Source: Archives Départementales du Loiret
L'ensemble des achats qu'ils avaient ainsi opérés s'élevait alors, en y comprenant ce dernier effectué en 1668, à environ 300 arpents ou 150 hectares; mais cette étendue ne représente pas la totalité du patrimoine des Beauget; plusieurs habitants du pays qui avaient épousé des filles de la famille, purent conserver les lopins de terre qui leur avaient été attribués. Un d'entre eux même, nommé Guilbert, conserva une petite métairie construite sur les pâtis et communs des Beauget, avec environ une trentaine d'arpents, et ses descendants s'y maintinrent encore plus d'un siècle; mais il était dit que la famille Bourgeois devait entièrement supplanter ces malheureux Beauget; la fille de Pierre Bourgeois, Rémonde, épousa un sieur Vannier, dont la petite fille, Madame Bricon, acheta, en 1812, ce dernier débris de la tribu et communauté des Beauget, qui se dressait encore au milieu des terres de la grande ferme des Beaugets, constituée et organisée par les efforts longs et obstinés de ses aïeux.
Mais, dès 1668, l'oeuvre était en réalité accomplie, et avec les débris de 80 petites propriétés, soit en portions déterminées, comme au Petit-Tallot, soit indivises comme aux Beaugets, les gros marchands de Gien étaient parvenus à fonder deux grandes fermes agglomérées, d'une importance de 120 à 150 hectares chacune, qui existent encore aujourd'hui entre les mains de leurs descendants. (NDLR : en 1875)
...De temps à autre quelque famille vendait sa part et ses droits pour aller s'établir ailleurs; plusieurs fois, même, nous voyons mentionner des maisonnettes abandonnées et en débris. C'est en cet état que les Beaugets furent atteints par la dislocation et par la ruine; et je n'ai pas besoin de vous rappeler les détails qui sont encore présents à votre esprit, pour vous faire comprendre comment la loi et la coutume des partages successoraux influèrent d'une manière puissante et désastreuse sur cette malheureuse destinée. A la suite des dernières expropriations, tous les Beauget quittèrent si parfaitement la contrée, qu'on ne trouve plus ensuite aucune trace de leur nom; ils se dispersèrent, de côté et d'autre, et après avoir consommé le mince produit de leurs parts successorales, ces hommes sont nécessairement devenus la souche de beaucoup de malheureux journaliers qui ont vécu désormais sans traditions, sans foyers, au hasard des circonstances, ayant peut-être même perdu jusqu'à leur nom patronymique sous quelque sobriquet de hasard.

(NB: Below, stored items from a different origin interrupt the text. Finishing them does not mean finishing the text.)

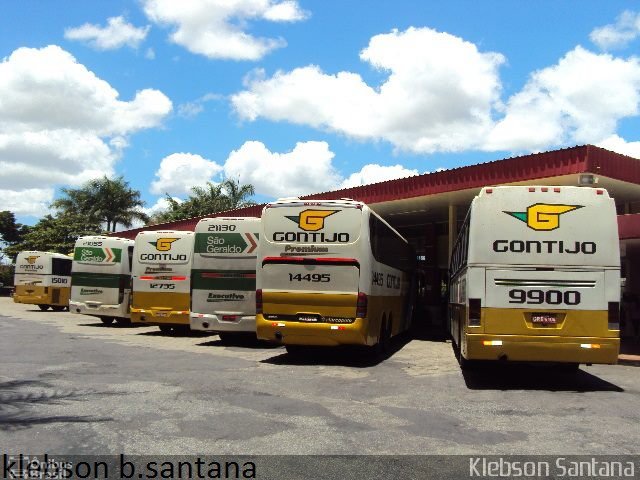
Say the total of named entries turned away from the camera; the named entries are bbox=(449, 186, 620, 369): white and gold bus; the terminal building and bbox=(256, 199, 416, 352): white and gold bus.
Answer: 2

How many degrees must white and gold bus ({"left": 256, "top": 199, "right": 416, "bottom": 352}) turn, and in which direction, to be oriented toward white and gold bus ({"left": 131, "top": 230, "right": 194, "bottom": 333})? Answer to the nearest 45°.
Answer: approximately 45° to its left

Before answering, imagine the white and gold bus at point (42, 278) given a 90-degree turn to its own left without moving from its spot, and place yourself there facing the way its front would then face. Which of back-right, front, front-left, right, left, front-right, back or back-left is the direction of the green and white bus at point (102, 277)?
back-left

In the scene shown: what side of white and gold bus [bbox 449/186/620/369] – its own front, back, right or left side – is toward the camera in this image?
back

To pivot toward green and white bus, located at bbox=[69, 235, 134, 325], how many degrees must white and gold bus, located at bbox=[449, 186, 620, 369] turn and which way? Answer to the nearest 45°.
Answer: approximately 45° to its left

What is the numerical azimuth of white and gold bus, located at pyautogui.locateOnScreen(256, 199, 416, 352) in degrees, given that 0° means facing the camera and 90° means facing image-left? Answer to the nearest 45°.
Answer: approximately 180°

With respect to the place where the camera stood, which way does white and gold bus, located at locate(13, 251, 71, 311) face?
facing away from the viewer and to the right of the viewer

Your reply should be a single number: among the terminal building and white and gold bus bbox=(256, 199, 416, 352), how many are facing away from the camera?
1

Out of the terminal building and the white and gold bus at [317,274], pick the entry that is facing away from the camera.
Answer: the white and gold bus

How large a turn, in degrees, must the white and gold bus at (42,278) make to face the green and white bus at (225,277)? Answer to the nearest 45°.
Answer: approximately 135° to its right

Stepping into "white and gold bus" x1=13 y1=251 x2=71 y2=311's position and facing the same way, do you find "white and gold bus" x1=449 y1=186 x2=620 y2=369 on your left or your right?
on your right

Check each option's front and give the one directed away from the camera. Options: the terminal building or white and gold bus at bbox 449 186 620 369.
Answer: the white and gold bus
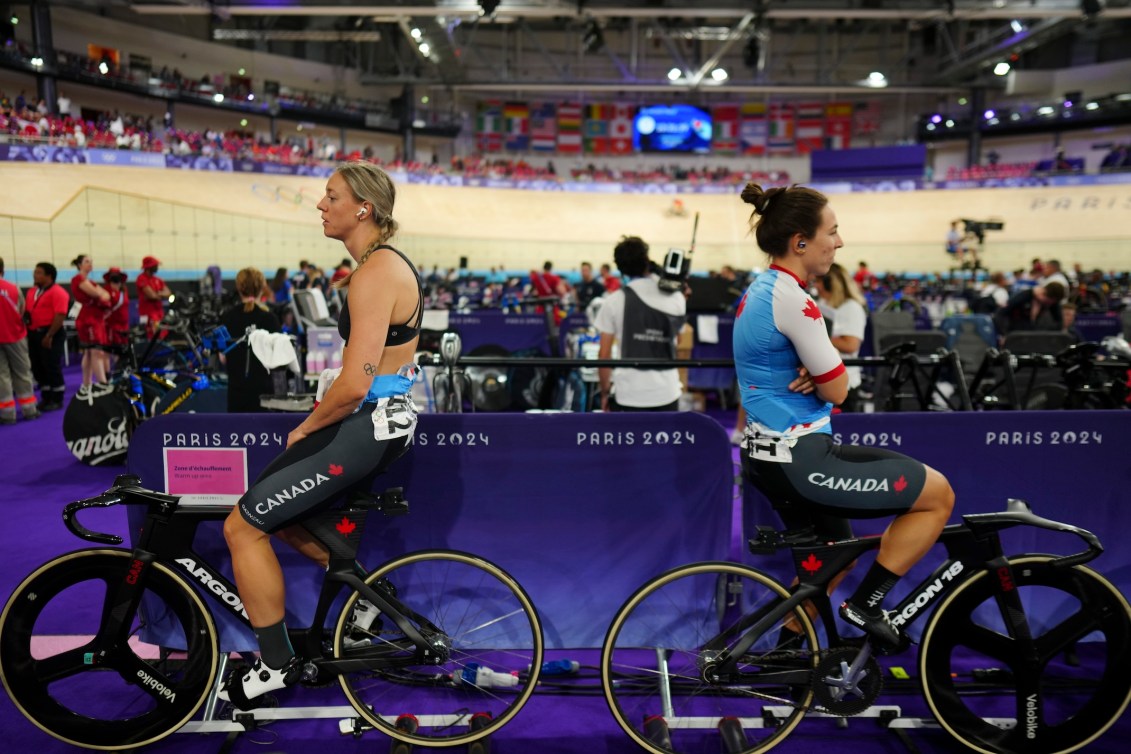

Aujourd'hui toutes les maisonnettes ont disparu, les fossés qui clôturaient les petits jardins sont comblés, le souvenir, la trace même de toutes ces familles qui formaient un hameau joyeux sont effacés ; au milieu du Grand Pâtis désert, s'élève solitaire la grande ferme qui a remplacé le manoir rustique du chef des paysans, dont il ne reste plus que l'énorme grange en bois, à travers laquelle les vents d'hiver sifflent depuis des siècles, sans pouvoir la renverser ! ..."
Après le décès de François Rameau de St Père en 1899, suivi de celui de son épouse en 1926, la tradition séculaire s'est finalement interrompue. Le domaine qui fit l'objet d'un inventaire en Juin 1900 pour un total de 526 ha, fut scindé entre leurs trois filles, intégrant les familles Decencière-Ferrandière, Milou et Dubois de la Sablonière.
La plus part des possessions ont depuis été vendues au cours du 20e, seuls les Beaugets, soit environ 122 ha, font encore partie, en ligne indirecte, du patrimoine familial hérité.